Dataset entries:
******

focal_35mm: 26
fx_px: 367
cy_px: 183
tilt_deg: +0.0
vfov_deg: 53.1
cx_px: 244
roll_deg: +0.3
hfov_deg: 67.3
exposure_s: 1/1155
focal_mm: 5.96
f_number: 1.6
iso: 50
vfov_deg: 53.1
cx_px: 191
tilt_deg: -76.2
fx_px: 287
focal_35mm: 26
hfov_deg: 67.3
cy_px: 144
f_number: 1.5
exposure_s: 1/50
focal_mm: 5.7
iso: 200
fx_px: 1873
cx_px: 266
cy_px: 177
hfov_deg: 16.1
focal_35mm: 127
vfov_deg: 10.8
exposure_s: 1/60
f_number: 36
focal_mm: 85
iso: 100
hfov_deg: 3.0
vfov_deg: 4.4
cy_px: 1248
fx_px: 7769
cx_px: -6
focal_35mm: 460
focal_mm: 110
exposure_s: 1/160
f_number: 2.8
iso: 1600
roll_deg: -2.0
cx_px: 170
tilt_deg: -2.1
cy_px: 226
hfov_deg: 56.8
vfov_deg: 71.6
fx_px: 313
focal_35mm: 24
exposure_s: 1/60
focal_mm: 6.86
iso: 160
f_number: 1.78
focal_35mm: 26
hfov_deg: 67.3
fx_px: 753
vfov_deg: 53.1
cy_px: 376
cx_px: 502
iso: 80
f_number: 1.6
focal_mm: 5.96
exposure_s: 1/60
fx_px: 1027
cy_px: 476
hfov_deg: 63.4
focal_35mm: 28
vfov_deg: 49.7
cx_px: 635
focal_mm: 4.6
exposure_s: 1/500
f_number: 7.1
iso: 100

******

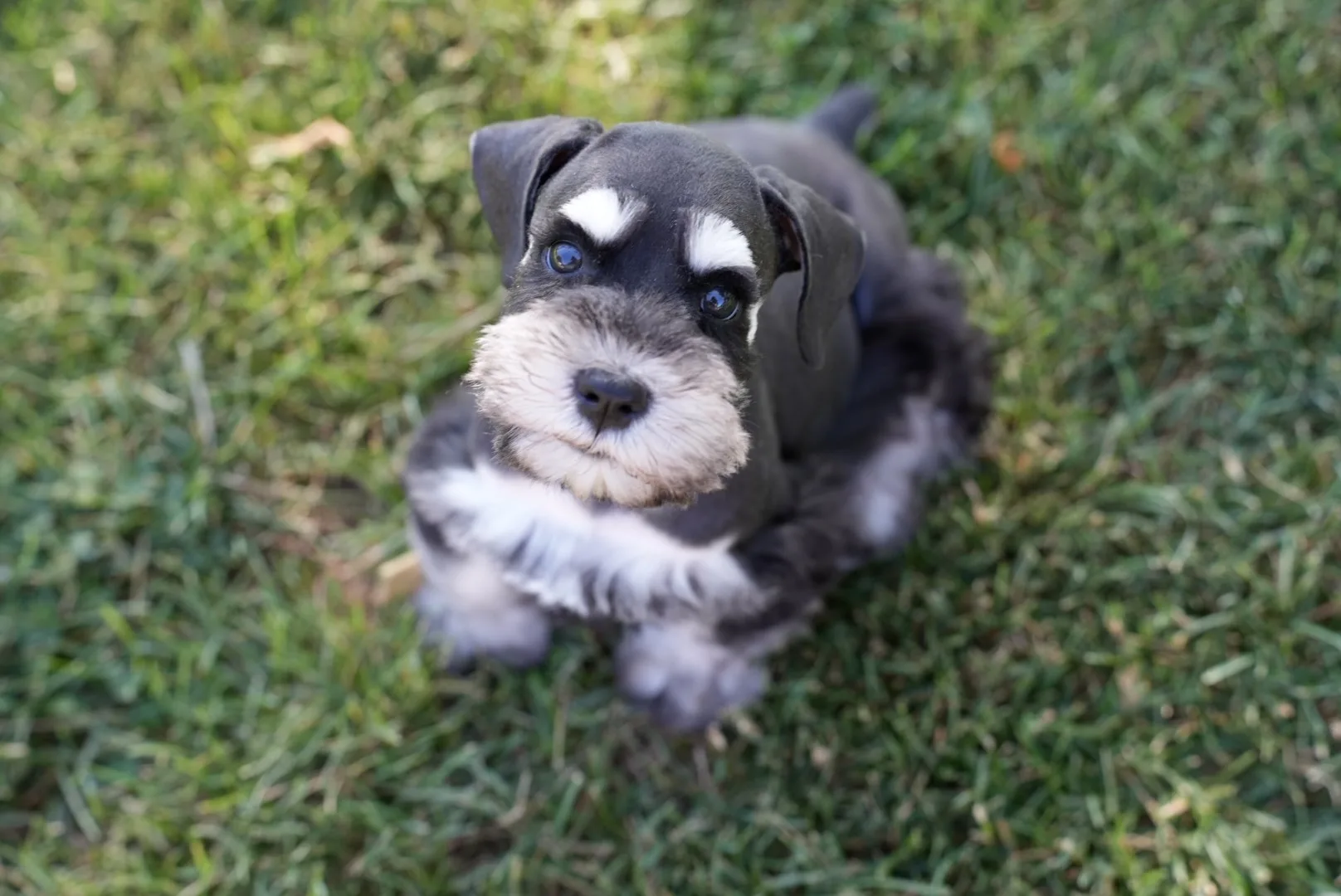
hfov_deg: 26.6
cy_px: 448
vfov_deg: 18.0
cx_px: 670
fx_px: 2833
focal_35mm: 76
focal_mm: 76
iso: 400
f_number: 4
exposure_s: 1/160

******

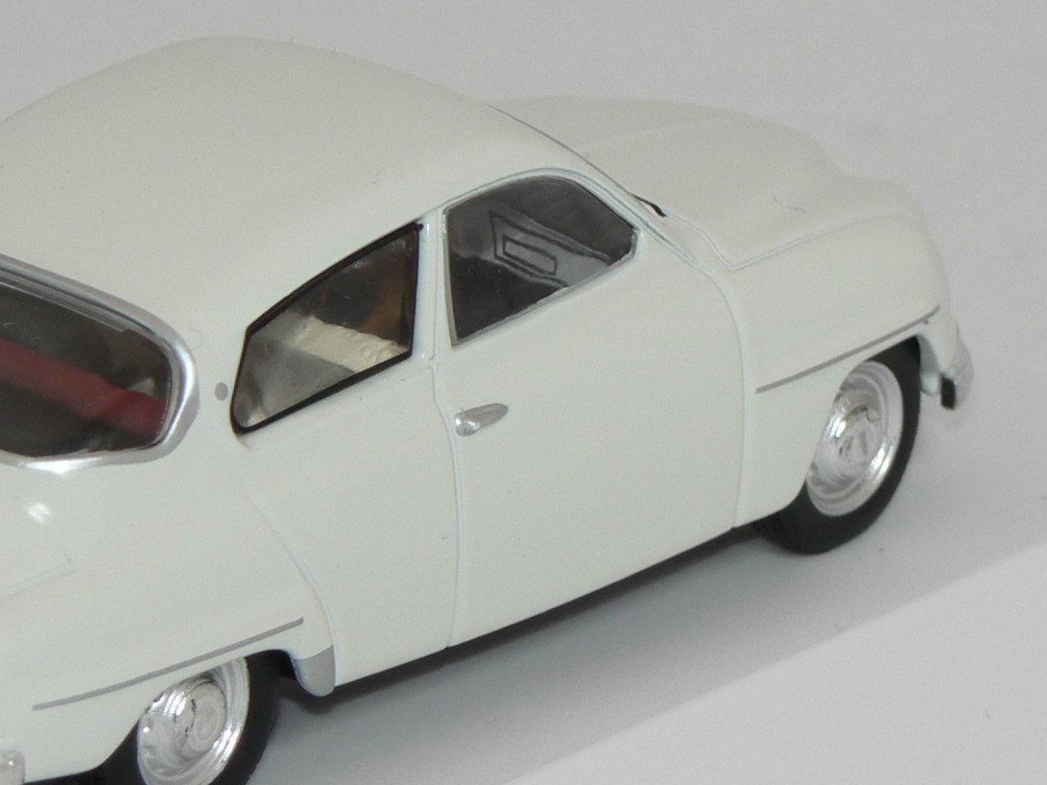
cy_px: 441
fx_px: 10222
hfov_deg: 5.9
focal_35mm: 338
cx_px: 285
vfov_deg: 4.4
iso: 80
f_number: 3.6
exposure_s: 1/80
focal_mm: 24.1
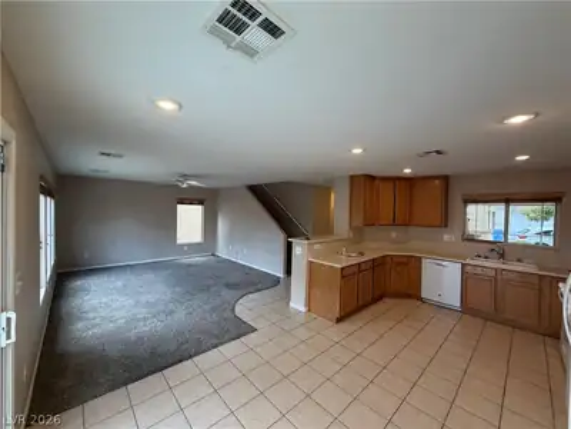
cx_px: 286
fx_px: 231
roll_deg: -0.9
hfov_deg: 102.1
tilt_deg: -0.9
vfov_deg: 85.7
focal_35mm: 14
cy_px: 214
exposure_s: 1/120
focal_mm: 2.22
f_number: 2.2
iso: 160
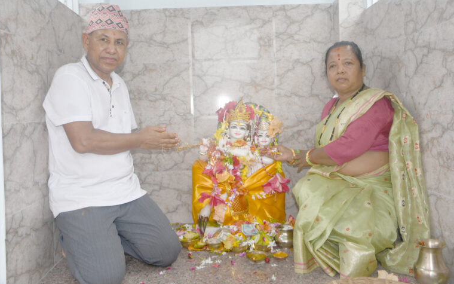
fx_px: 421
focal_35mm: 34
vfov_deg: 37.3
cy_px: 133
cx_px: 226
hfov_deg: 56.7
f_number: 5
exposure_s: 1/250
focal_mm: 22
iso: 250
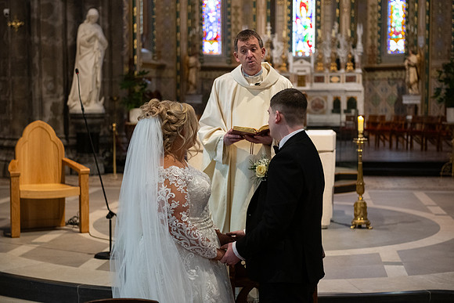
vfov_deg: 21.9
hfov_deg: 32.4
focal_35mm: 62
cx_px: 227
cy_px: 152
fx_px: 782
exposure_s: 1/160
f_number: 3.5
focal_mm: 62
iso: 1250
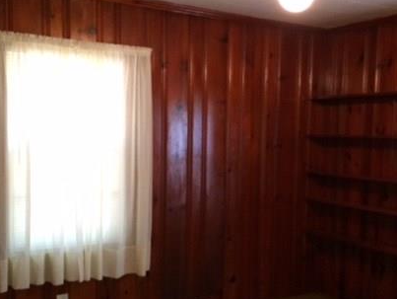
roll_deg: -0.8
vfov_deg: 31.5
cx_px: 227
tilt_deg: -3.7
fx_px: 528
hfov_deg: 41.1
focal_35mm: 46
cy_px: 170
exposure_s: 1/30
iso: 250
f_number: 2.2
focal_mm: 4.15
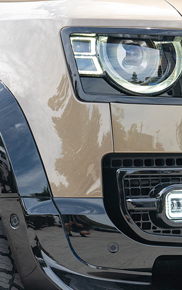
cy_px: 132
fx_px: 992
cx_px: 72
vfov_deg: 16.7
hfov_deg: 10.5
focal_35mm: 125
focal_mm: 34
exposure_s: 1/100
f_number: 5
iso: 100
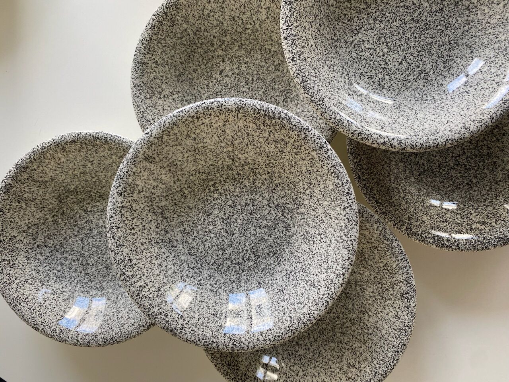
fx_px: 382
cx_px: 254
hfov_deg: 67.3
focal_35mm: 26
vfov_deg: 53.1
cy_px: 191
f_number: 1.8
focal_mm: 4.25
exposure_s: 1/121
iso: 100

******

[Your assignment]
Retype the portion of the data above that starts on the line with "hfov_deg: 16.1" and finishes on the line with "exposure_s: 1/500", including both of those lines.

[Written solution]
hfov_deg: 16.1
focal_35mm: 127
vfov_deg: 10.8
exposure_s: 1/60
f_number: 36
focal_mm: 85
iso: 100
hfov_deg: 3.0
vfov_deg: 4.4
cy_px: 1248
fx_px: 7769
cx_px: -6
focal_35mm: 460
focal_mm: 110
exposure_s: 1/160
f_number: 2.8
iso: 1600
roll_deg: -2.0
cx_px: 170
tilt_deg: -2.1
cy_px: 226
hfov_deg: 56.8
vfov_deg: 71.6
fx_px: 313
focal_35mm: 24
exposure_s: 1/60
focal_mm: 6.86
iso: 160
f_number: 1.78
focal_35mm: 26
hfov_deg: 67.3
fx_px: 753
vfov_deg: 53.1
cy_px: 376
cx_px: 502
iso: 80
f_number: 1.6
focal_mm: 5.96
exposure_s: 1/60
fx_px: 1027
cy_px: 476
hfov_deg: 63.4
focal_35mm: 28
vfov_deg: 49.7
cx_px: 635
focal_mm: 4.6
exposure_s: 1/500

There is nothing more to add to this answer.